Ukraine paid an unbelievable price. The entire intellectual elite was basically wiped out. Artists in Ukraine were not only punished as formalists but as Ukrainian nationalists, so more Ukrainian artists were killed than Russian ones during this time. In addition to the repression there was an artificial famine which cost millions of lives. Now, it’s understandable why Ukrainians are fighting for their identity, which obviously exists. Mr. Putin repeats every other day that Ukraine’s identity and culture doesn’t exist, but “In the Eye of the Storm” proves that it does.
Is Ukraine’s avant-garde market riddled with fakes, like the Russian avant-garde market?
Unfortunately, yes. It is very interesting that this avalanche of fakes coincided with the first interest in the so-called Ukrainian avant-garde, which started to form in the early ’90s. We have a massive amount of low-quality fakes. To name the most faked artists: [Vasyl] Yermilov and [Alexander] Bogomazov. These fakes are being sold at secondary auctions.
Between the first exhibition in Zagreb and our exhibition in the Royal Academy, practically all other efforts, almost without exception, to show Ukrainian modernism were spoiled by using them as a vehicle to exhibit fakes.
How many modernist paintings have been destroyed, not only since the start of the war in Ukraine, but since the Stalinist repressions?
We are talking about multitudes of modernist works. Due to the anti-modernist policy after the 1930s, scores of paintings were confiscated from museums and institutions and put in special secret repositories, and the idea was to destroy all of them. However, most of this destruction was prevented by World War II. After the war, many paintings were saved by the director of Ukraine’s National Museum in Kyiv, who stored them in cellars. He obviously knew the Soviet system very well, because he marked all of the paintings with zero value, and do you need to destroy something with no value? No. So this saved many paintings.
Since the beginning of the Russian aggression, some important modernist paintings vanished during the Russian occupation of Kherson. It is not clear if they were removed by the Russians to Crimea or stolen.
What is your outlook for the future of Ukrainian museums amid Russia’s ongoing invasion?
We are in a very difficult situation because the war is not over yet. The destruction is continuing. Museums are in danger. “In the Eye of the Storm” has inspired other museums. For example, there is a very important collection of Byzantine icons that was sent from the Khanenko Museum in Kyiv to the Louvre and exhibited in Paris on long-term loan. I am very pleased about this. Other Ukrainian museums are sending exhibitions to Switzerland and Germany.
But after this war is over, a lot of Ukrainian museums need very serious reshuffling. It’s funny to say, but in a certain sense, this war brought the cultural isolation of Ukraine to an end. The international museum world is much more open to Ukraine that it was before. Ukrainian museum curators now have much closer contact with Western institutions, and I hope that when this war is finally over, and Ukraine hopefully joins the European Union, the reform of Ukrainian museums happen.
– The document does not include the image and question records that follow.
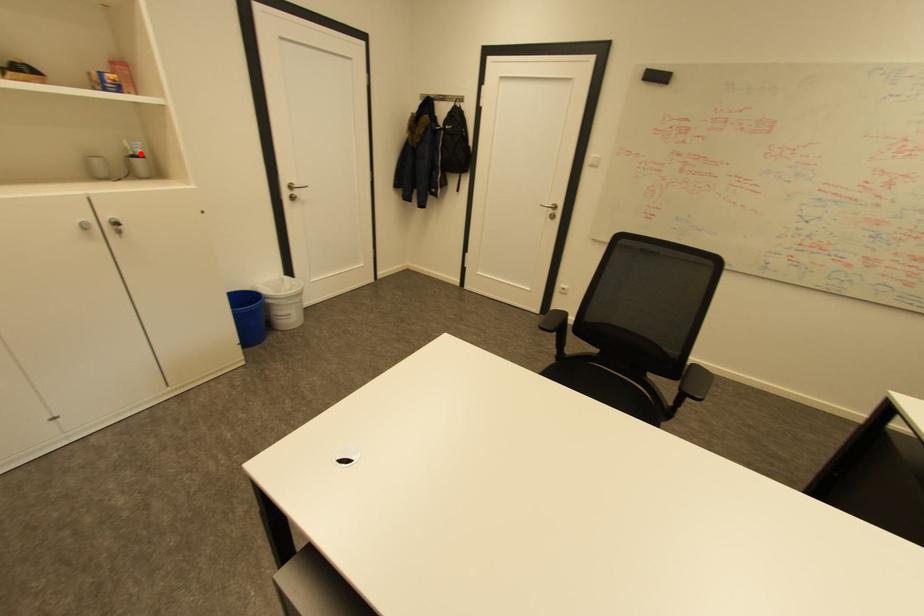
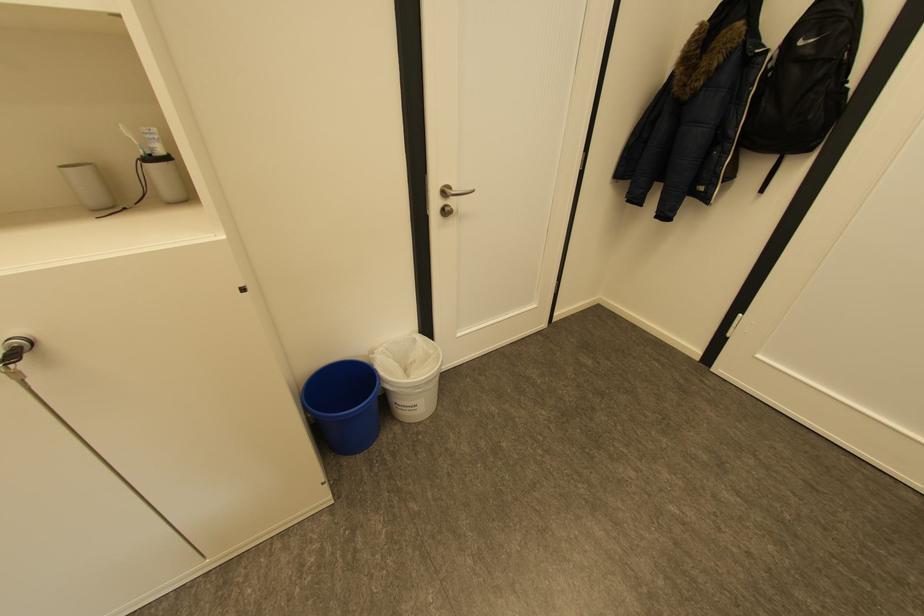
Find the pixel in the second image that matches the highlighted location in the first image.

(150, 153)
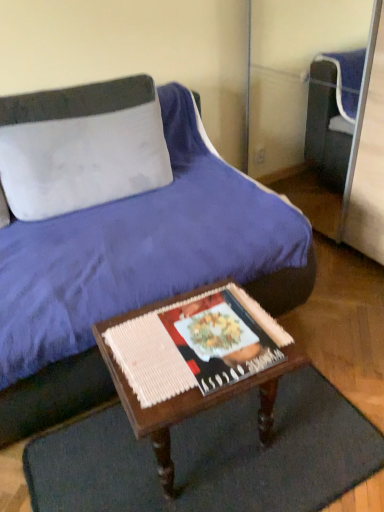
Question: Can you confirm if white fabric pillow at upper left is taller than dark brown woven mat at lower center?

Choices:
 (A) yes
 (B) no

Answer: (A)

Question: From the image's perspective, is white fabric pillow at upper left below dark brown woven mat at lower center?

Choices:
 (A) yes
 (B) no

Answer: (B)

Question: Considering the relative positions of white fabric pillow at upper left and dark brown woven mat at lower center in the image provided, is white fabric pillow at upper left to the left of dark brown woven mat at lower center from the viewer's perspective?

Choices:
 (A) no
 (B) yes

Answer: (B)

Question: Does white fabric pillow at upper left touch dark brown woven mat at lower center?

Choices:
 (A) yes
 (B) no

Answer: (B)

Question: Considering the relative sizes of white fabric pillow at upper left and dark brown woven mat at lower center in the image provided, is white fabric pillow at upper left bigger than dark brown woven mat at lower center?

Choices:
 (A) yes
 (B) no

Answer: (A)

Question: Is matte paper magazine at center taller or shorter than wooden table at center?

Choices:
 (A) short
 (B) tall

Answer: (A)

Question: Is matte paper magazine at center to the left or to the right of wooden table at center in the image?

Choices:
 (A) left
 (B) right

Answer: (B)

Question: In terms of width, does matte paper magazine at center look wider or thinner when compared to wooden table at center?

Choices:
 (A) wide
 (B) thin

Answer: (B)

Question: Is matte paper magazine at center inside or outside of wooden table at center?

Choices:
 (A) inside
 (B) outside

Answer: (A)

Question: From the image's perspective, is wooden table at center above or below dark brown woven mat at lower center?

Choices:
 (A) below
 (B) above

Answer: (B)

Question: Do you think wooden table at center is within dark brown woven mat at lower center, or outside of it?

Choices:
 (A) inside
 (B) outside

Answer: (B)

Question: In terms of width, does wooden table at center look wider or thinner when compared to dark brown woven mat at lower center?

Choices:
 (A) thin
 (B) wide

Answer: (A)

Question: Would you say wooden table at center is to the left or to the right of dark brown woven mat at lower center in the picture?

Choices:
 (A) right
 (B) left

Answer: (B)

Question: Is point (x=99, y=117) closer or farther from the camera than point (x=291, y=358)?

Choices:
 (A) closer
 (B) farther

Answer: (B)

Question: Considering their positions, is white fabric pillow at upper left located in front of or behind wooden table at center?

Choices:
 (A) behind
 (B) front

Answer: (A)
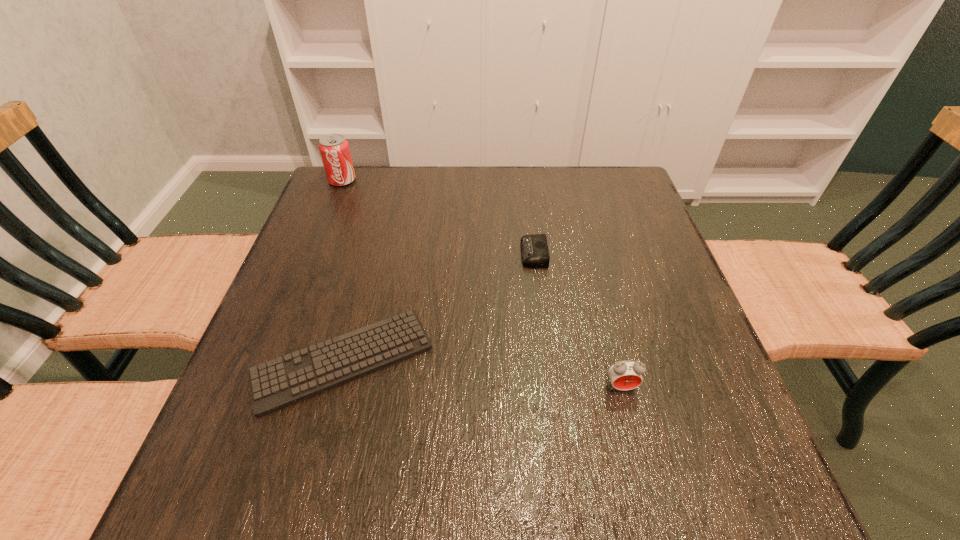
Find the location of a particular element. The width and height of the screenshot is (960, 540). soda can is located at coordinates (334, 149).

This screenshot has width=960, height=540. Identify the location of the farthest object. (334, 149).

Where is `the rightmost object`? The image size is (960, 540). the rightmost object is located at coordinates (625, 375).

You are a GUI agent. You are given a task and a screenshot of the screen. Output one action in this format:
    pyautogui.click(x=<x>, y=<y>)
    Task: Click on the right alarm clock
    This screenshot has width=960, height=540.
    Given the screenshot: What is the action you would take?
    pyautogui.click(x=625, y=375)

Identify the location of the third nearest object. The image size is (960, 540). (534, 248).

This screenshot has height=540, width=960. Find the location of `the farther alarm clock`. the farther alarm clock is located at coordinates (534, 248).

Locate an element on the screen. The image size is (960, 540). the shortest object is located at coordinates click(281, 382).

Where is `vacant space positioned on the right of the soda can`? This screenshot has height=540, width=960. vacant space positioned on the right of the soda can is located at coordinates (383, 180).

You are a GUI agent. You are given a task and a screenshot of the screen. Output one action in this format:
    pyautogui.click(x=<x>, y=<y>)
    Task: Click on the vacant point located on the face of the second tallest object
    The height and width of the screenshot is (540, 960).
    Given the screenshot: What is the action you would take?
    pyautogui.click(x=634, y=437)

This screenshot has height=540, width=960. Identify the location of free space located on the display of the second farthest object. (470, 254).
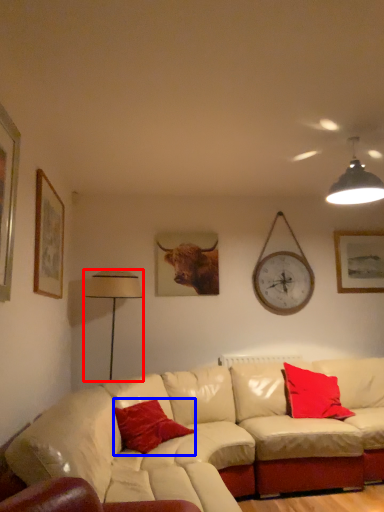
Question: Which object is further to the camera taking this photo, table lamp (highlighted by a red box) or pillow (highlighted by a blue box)?

Choices:
 (A) table lamp
 (B) pillow

Answer: (A)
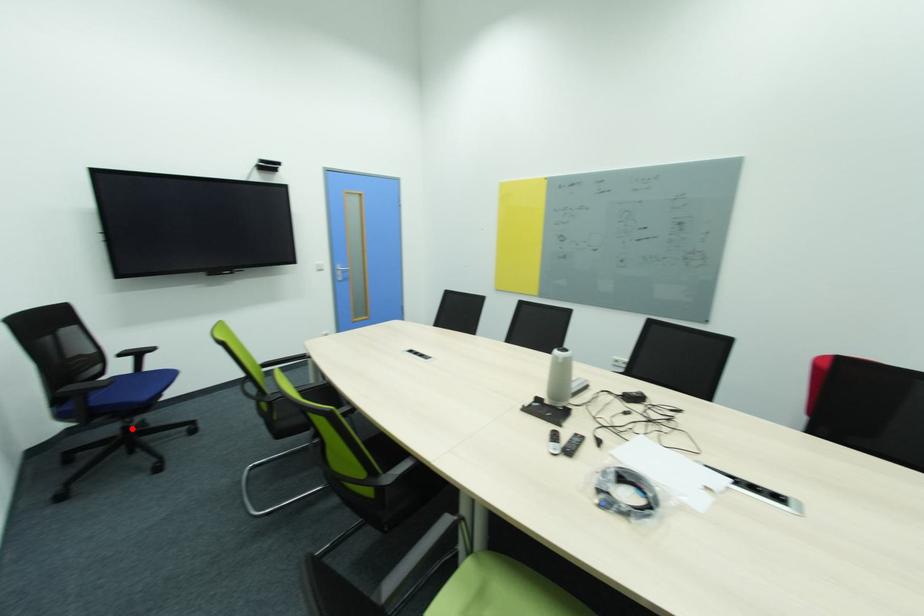
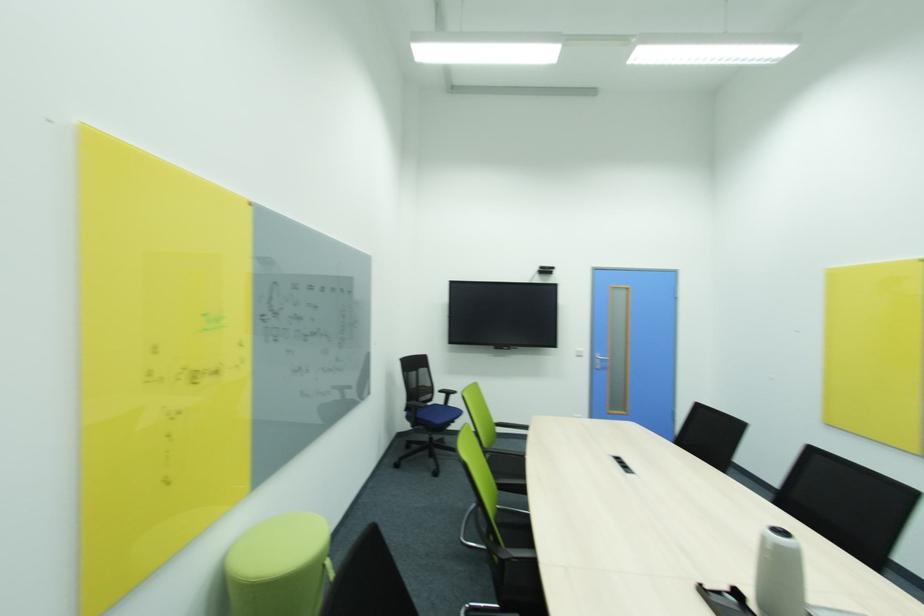
Question: I am providing you with two images of the same scene from different viewpoints. Given a red point in image1, look at the same physical point in image2. Is it:

Choices:
 (A) Closer to the viewpoint
 (B) Farther from the viewpoint

Answer: (B)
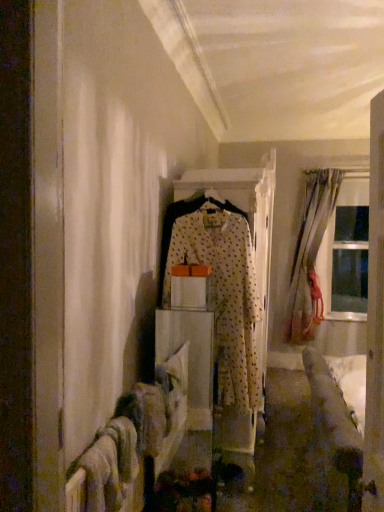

As a curator and a US citizen who was born in Ukraine, how frustrating is it that it has taken a war to draw the Western world’s attention to Ukrainian modernism?
It is extremely frustrating. As I told you, the best PR agent for “In the Eye of the Storm” was Mr. Putin, but of course, I would have preferred to do it without his help. Unfortunately, this was impossible. It has been frustrating that Western museums have not paid attention to Ukrainian modernism. If you want to have a revised and serious history of art, it’s vital to be open to developments in other parts of the world.